List of tasks -
a. Say whether each statement below agrees with the passage about the Dodgers and Brewers series. Answer yes or no, and quote the words of the passage that decide it. (i) Grandal started only two games behind the plate in the series. (ii) Ryu pitched more than eight innings across his two starts. (iii) The Dodgers bullpen had a 1.35 ERA over the series.
b. Transcribe part of the passage about the Dodgers and Brewers series, starting with "Yasmani Grandal and" and going on through "Flat out bad.".

Passage to read -
%%

Yasmani Grandal and Hyun-Jin-Ryu. Grandal had some major issues with passed balls game one, and it affected his playing time during the series as he only started one other game. He was horrid, going 2-11 with six strikeouts all while leaving nine runners on base, they also lost the only two starts he was behind the plate. Ryu started two games for the Dodgers and they didn’t go as well as he hoped, totaling 7.1 innings he allowed traffic all day long with 15 total baserunners. He also allowed seven earned runs in those 7.1 innings. Flat out bad.
Pitching. Pitching. And more pitching. Everyone knows the top names on this staff and bullpen. But what I don’t think people realized is that the Dodgers bullpen dominated the once highly touted Brewers bullpen. During this long drawn out series that including four extra innings on top of seven games, the Dodgers threw down a 1.35 ERA from their bullpen.

%%

Data extract -

%%

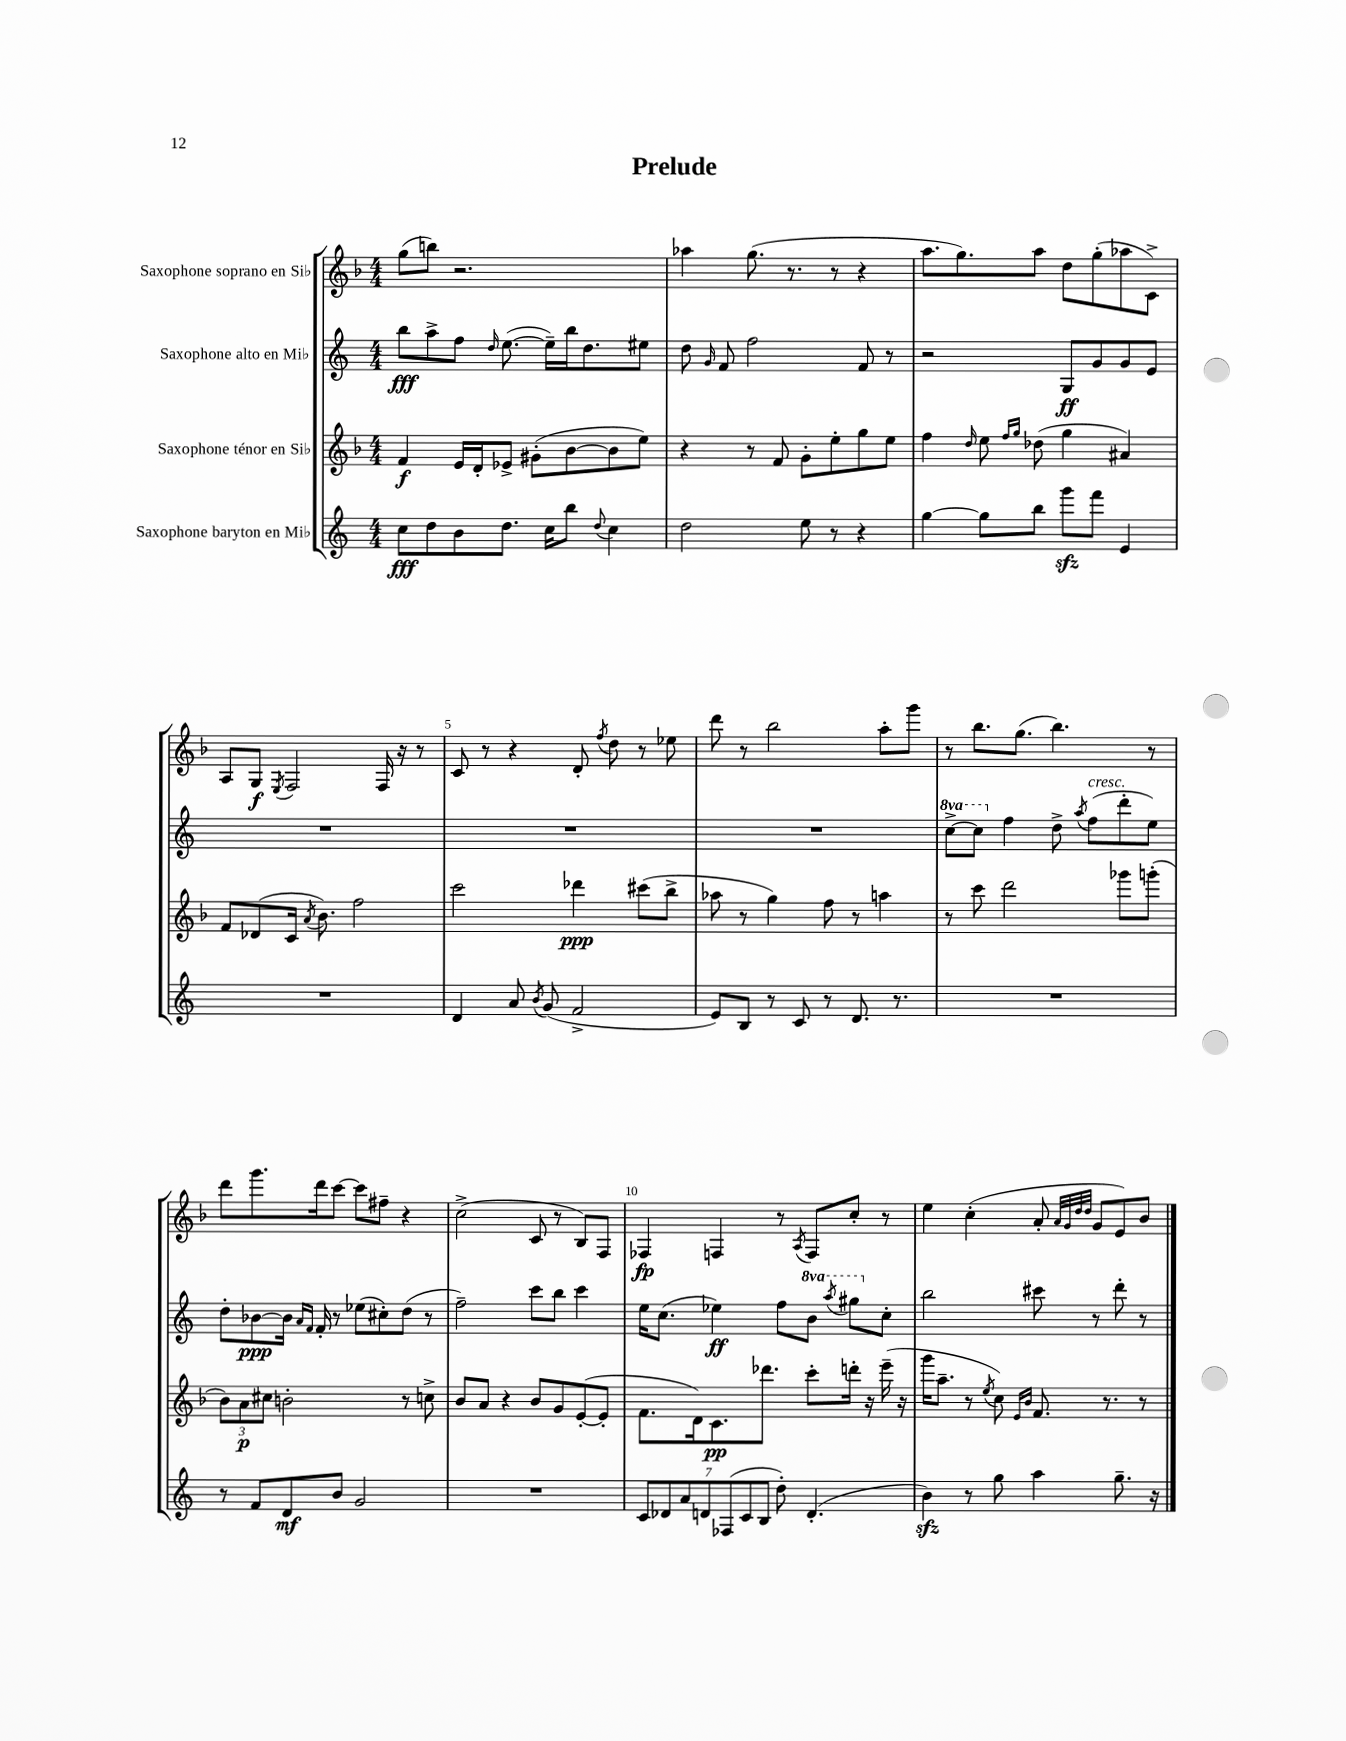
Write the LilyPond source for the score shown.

%%

Answers below -
a.
(i) Yes: "he only started one other game"
(ii) No: "totaling 7.1 innings"
(iii) Yes: "the Dodgers threw down a 1.35 ERA from their bullpen"

b.
Yasmani Grandal and Hyun-Jin-Ryu. Grandal had some major issues with passed balls game one, and it affected his playing time during the series as he only started one other game. He was horrid, going 2-11 with six strikeouts all while leaving nine runners on base, they also lost the only two starts he was behind the plate. Ryu started two games for the Dodgers and they didn’t go as well as he hoped, totaling 7.1 innings he allowed traffic all day long with 15 total baserunners. He also allowed seven earned runs in those 7.1 innings. Flat out bad.